I need a new word, one which can describe two apparent contradictions existing at the same time, like an oxymoron but carrying more the emphasis of the extreme nature of the opposites. Such a word might be used to describe Rod Blagojevich, a man who was smart and savvy enough to get himself elected governor of Illinois, yet stupid enough to not only think selling a seat for the United States Senate for personal gain was a winning idea, but moronic enough to think he could get away with it. Aside from the ethics of his apparent crime, one wonders how Governor Blagojevich could have been so short-sighted. As governor of one of the nation’s most important states, Blagojevich certainly held many attractive personal opportunities for his life after leaving office, but he threw them away for the chance at relatively small short-term gains. This guy crushed every hope for his own future, to say nothing of staining the honor of his office, through an ignoble and frankly stupid decision.

This is hardly the first time that smart people have done stupid things. Politically, the most infamous case would have to be Richard Nixon, who was caught covering up crimes committed by friends of his because of his own secret tape recording system – it somehow never occurred to Nixon to destroy the tapes before they were discovered, or better yet, not to say incriminating things in a place he knew would record everything said. The man brilliant enough to play the communist regimes in Moscow and Beijing against each other, was too stupid to remember his own tape system. Go figure.

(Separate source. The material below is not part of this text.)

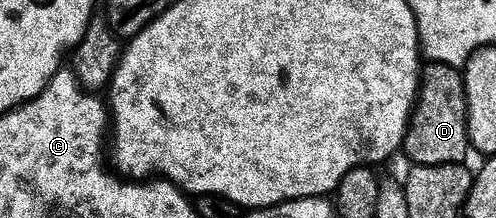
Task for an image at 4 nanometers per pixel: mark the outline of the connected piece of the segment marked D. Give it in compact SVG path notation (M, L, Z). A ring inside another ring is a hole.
M429 63L421 72L421 90L417 93L417 105L413 109L413 117L409 121L409 132L405 135L403 155L410 159L409 163L419 166L447 166L464 164L471 155L469 141L469 106L465 92L465 77L458 68L448 67L442 63Z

Other Presidents have shown symptoms of the same disorder. George W Bush thought he could trust the Democrats to keep their word on agreements, just as his father did. Honorable but dumb. Bill Clinton thought he could lie his way out of the Lewinsky scandal, forgetting the Watergate lesson that the cover-up is worse than the crime. Ronald Reagan even fell into that trap, making a deal with Iran that he wrongly believed would never become public knowledge. Carter, despite his doctorate, was conned into believing that the Ayatollah was a man of peace. And so on through the pantheon of ‘great’ men.

So, what should we call this behavior, this odd habit of capable and intelligent people doing stupid things, of nominally honorable men giving in to poor judgment or poor morals? I wanna know.

4 comments:

fred said...

I always think back to the scene in Patton, when the General tells his aide, "In Rome when a conquering general returned to the glory of a parade in front of his countryman, a slave would stand behind him in the chariot, whispering the reminder that all glory is fleeting".

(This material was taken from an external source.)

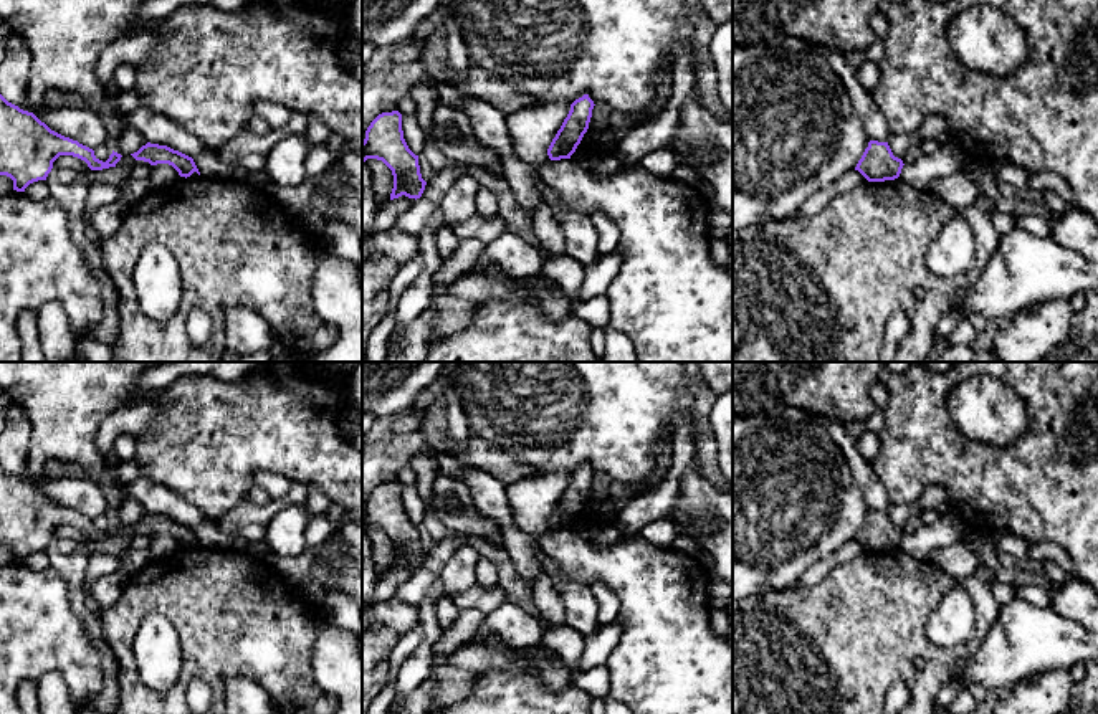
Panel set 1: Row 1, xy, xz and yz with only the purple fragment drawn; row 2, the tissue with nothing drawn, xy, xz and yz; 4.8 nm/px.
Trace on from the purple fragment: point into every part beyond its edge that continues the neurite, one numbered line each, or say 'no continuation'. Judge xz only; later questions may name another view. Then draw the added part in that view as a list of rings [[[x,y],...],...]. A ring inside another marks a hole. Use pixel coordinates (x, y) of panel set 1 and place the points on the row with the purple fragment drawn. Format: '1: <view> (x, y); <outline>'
no continuation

I am astounded by this dynamic; great men become so accustomed to their own power that inevitably, hubris leads them to overstep. The arrogance is astounding in the case of the Illinois governor. His sense of entitlement reveals him to be a small minded and selfish man. He has also failed to follow the time honored congressional custom of funneling funds to family members who are 'lobbyists'.

Leslie said...

Putz works for me.

kimsch said...

two words - narcissistic sociopath. He thought, like many in the Illinois Combine, that the rules didn't apply to him. It's not just the Chicago Machine, it's the truly bipartisan Illinois Combine that's the source of a lot of this. Of the three Illinois Governors sent to prison, only one, George Ryan, was a Republican. And he was convicted of corruption stemming from when he was the Secretary of State.

The combine was responsible for bringing in Alan Keyes to replace Jack Ryan - so they are responsible for Obama getting Peter Fitzgerald's (no relation to Patrick) senate seat.

Mark L said...

The phrase you are seeking is "too clever by half."